L’élevage en fût

C’est une analogie bien trop bancale qu’on ne se refuse pas. Il existe une ressemblance, évidente, entre la production du vin et celle d’un film. Commençons par des vignes, toutes simples, de grandes lignes bien droites comme des mots sur un papier. L’hiver, on taille, on se laisse vivre, un peu. Au printemps, on épampre, on lève les rangs… On prépare. Et puis, chaque année, à la fin de l’été : les vendanges, le tournage. Le temps nous est compté, il faut ramasser tout ce raisin avant qu’il ne pourrisse sur pied. On laisse passer la pluie. On appelle ses amis parce qu’il faut plus de bras ! Plutôt commencer par le haut de la propriété, là ou le raisin est le plus mûr. On tourne des scènes dans le désordre, on bois un canon à la pause, on porte des caisses de raisin ou des projecteurs.

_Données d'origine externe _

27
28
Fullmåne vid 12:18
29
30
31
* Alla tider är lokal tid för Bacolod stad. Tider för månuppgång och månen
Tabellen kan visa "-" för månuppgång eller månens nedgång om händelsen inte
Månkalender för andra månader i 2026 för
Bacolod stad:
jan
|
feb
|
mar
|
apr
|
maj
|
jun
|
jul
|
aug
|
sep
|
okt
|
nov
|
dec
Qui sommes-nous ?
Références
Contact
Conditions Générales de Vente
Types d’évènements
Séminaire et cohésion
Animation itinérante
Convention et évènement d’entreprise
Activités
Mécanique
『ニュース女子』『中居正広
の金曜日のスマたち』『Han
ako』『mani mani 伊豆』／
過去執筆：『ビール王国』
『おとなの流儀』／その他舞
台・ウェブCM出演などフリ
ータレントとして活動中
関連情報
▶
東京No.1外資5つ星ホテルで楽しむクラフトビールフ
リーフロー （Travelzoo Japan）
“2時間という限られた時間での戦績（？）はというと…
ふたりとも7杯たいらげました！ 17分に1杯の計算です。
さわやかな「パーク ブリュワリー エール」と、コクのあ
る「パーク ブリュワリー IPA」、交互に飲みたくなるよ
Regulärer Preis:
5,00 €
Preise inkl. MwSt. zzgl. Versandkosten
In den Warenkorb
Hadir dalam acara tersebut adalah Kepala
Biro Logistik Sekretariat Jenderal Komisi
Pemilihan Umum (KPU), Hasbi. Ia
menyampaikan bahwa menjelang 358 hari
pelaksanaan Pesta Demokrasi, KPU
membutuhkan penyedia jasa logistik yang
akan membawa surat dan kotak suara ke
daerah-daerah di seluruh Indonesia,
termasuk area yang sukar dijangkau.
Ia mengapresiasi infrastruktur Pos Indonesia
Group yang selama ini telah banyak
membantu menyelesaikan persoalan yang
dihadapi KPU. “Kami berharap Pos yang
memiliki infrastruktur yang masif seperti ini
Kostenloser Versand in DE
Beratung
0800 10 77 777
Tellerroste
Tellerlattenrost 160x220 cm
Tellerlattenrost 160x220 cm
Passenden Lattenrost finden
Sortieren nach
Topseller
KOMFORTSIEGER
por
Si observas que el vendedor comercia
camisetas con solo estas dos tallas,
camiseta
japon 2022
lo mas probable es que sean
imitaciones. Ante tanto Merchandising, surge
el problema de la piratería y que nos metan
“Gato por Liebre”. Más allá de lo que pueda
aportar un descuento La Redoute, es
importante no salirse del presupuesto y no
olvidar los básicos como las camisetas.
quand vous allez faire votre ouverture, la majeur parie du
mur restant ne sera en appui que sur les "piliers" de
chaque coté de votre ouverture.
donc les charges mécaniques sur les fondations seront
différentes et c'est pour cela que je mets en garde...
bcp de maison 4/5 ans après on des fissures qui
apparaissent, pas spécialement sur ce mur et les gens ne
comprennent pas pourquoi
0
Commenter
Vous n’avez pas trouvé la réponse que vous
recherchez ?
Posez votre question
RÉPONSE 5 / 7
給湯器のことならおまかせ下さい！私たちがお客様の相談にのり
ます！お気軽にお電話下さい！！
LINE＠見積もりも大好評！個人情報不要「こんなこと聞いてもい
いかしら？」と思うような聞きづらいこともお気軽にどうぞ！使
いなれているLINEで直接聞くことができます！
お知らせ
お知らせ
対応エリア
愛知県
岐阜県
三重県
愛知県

La vigne alors vidée de ses fruits reprend sa lente maturation. On espère que l’année prochaine sera aussi bonne. Ou frappée par le Mildiou ? Ce dont on parle moins, c’est sans doute ce que préférait mon grand père, seul dans son chai, la baffle branchée sur Radio Classique. L’homme regarde ses cuves, il verse le vin dans des petites éprouvettes, le teste… le goûte. C’est la vinification – ou – la post-production ! On monte grossièrement le film, cuve en inox, première fermentation… Et puis, en fonction du vin, on l’éleve en fût de chêne, de quelques mois à quelques années. Plus court, et vous êtes sur le fruit, la jeunesse, la fraîcheur ! Et voilà Lettre à John, quelques mois de post-production pour 1h30 de film ! Plus long, le temps que les arômes infusent, le vin se complexifie…

Mon prochain film, Projections Imaginaire, est coincé dans le fût. Il macère là tranquillement, se concentre au fur et à mesure que la part des anges s’évapore… C’est fou de se dire qu’il m’aura fallu autant de temps pour faire un film d’1h30 qu’un de 8 minutes… Ce qui avait commencé comme une petit blague s’est lentement transformé en projet pharaonique : VFX et générique à la Saul Bass, session studio et post-synchro. Ce vin, c’est pas du nature ! Je vous le dis. C’est une sorte d’assemblage très compliqué, et Coppola m’en dira des nouvelles. Allez, j’ouvre le fût dans quelques jours, j’espère que tout ça aura bon goût.